▶ **SOURCE TEXT**:
The advantage of this is that Option.apply automatically converts null to None for you, so there's absolutely no need to use if/else.

---

Use an overload for non-optional parameters. This is more so for when the parameter is truly optional, but gives you the convenience of passing Option wrapped or unwrapped. It won't be possible to pass null here without knowing the type first, however.

def foo(bar: String): ?? = foo(Option(bar))

def foo(bar: Option[String]): ?? = ???

Example:

def foo(bar: String): Option[String] = foo(Option(bar))

def foo(bar: Option[String]): Option[String] = bar.map(_ + "aaa")

scala> foo("bbb")
res7: Option[String] = Some(bbbaaa)

scala> foo(null: String) // The String ascription is necessary here.
res9: Option[String] = None

scala> val str: String = null
scala> foo(str)  // No ascription necessary, since we know the type.
res10: Option[String] = None

---

Implicitly convert anything to Option.

implicit def any2Opt[A](value: A): Option[A] = Option(value)

And keep the current definintion of

def foo(bar: Option[String]): ?? = ???

Implicitly converting to Option, however can result in some unexpected results, so be wary.

Answer 2

You can write the desired generic implicit as

implicit def wrapToOption[T](x: T) = Option[T](x)

Then you can do

def foo(bar: Option[String] = None) = println(bar)
foo("bar") //> Some(bar)
foo()      //> None

def fooBar(bar: Option[Int] = None) = println(bar)
fooBar(2) //> Some(2)

About it being sane thing to do, I will say no(personal opinion). Implicits are notoriously hard to debug. A logic gone wrong in the implicits can make your life hell.

Also, each new addition to the team will have to taught about all these "magics" happening behind the scenes.

Answer 3

It is a perfectly reasonable approach to set the type of your parameters to Option[_], if they really can be optional. However, I do not recommend using implicits to convert directly to Option[_].

You can make the syntax a little easier on the eye by including Scalaz and using some:

foo("hello".some)

If you don't want to bring in Scalaz just for that it's very easy to write your own implicit to do so. This implicit is better because you explicitly call the some method to "trigger" the implicit, as opposed to a "magical" conversion.

Another alternative, if you often call a function with parameters set to Some[_] is to overload it (again, I'm not a fan of overloading either):

def foo(x: Option[String] = None, y: Option[Int] = None, z: Option[String] = None) { /* do stuff */ }

def foo(x: String, y: Int, z: Option[String] = None) = foo(x.some, y.some, z)

On a final note, I don't think there is anything wrong with wrapping your arguments in Some if the function clearly defines them as optional. I wouldn't worry to much about this syntax.

▶ **EXPLORE THE MATERIAL**:
(1) In the Scala thread, what does Option.apply automatically convert null to?
(2) From the Scala thread, extract the passage starting at "fooBar(2) //> Some(2)" and ending at "behind the scenes.".
(3) List every distinct function name that the Scala thread defines with def, including implicit ones, and give each name only once.

▶ **RECORD SET**:
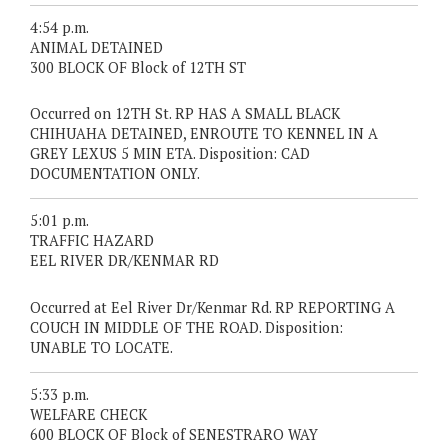
4:54 p.m.
ANIMAL DETAINED
300 BLOCK OF Block of 12TH ST
Occurred on 12TH St. RP HAS A SMALL BLACK
CHIHUAHA DETAINED, ENROUTE TO KENNEL IN A
GREY LEXUS 5 MIN ETA. Disposition: CAD
DOCUMENTATION ONLY.
5:01 p.m.
TRAFFIC HAZARD
EEL RIVER DR/KENMAR RD
Occurred at Eel River Dr/Kenmar Rd. RP REPORTING A
COUCH IN MIDDLE OF THE ROAD. Disposition:
UNABLE TO LOCATE.
5:33 p.m.
WELFARE CHECK
600 BLOCK OF Block of SENESTRARO WAY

▶ **SOLUTIONS IN ORDER**:
(1) None

(2)
fooBar(2) //> Some(2)

About it being sane thing to do, I will say no(personal opinion). Implicits are notoriously hard to debug. A logic gone wrong in the implicits can make your life hell.

Also, each new addition to the team will have to taught about all these "magics" happening behind the scenes.

(3) foo, any2Opt, wrapToOption, fooBar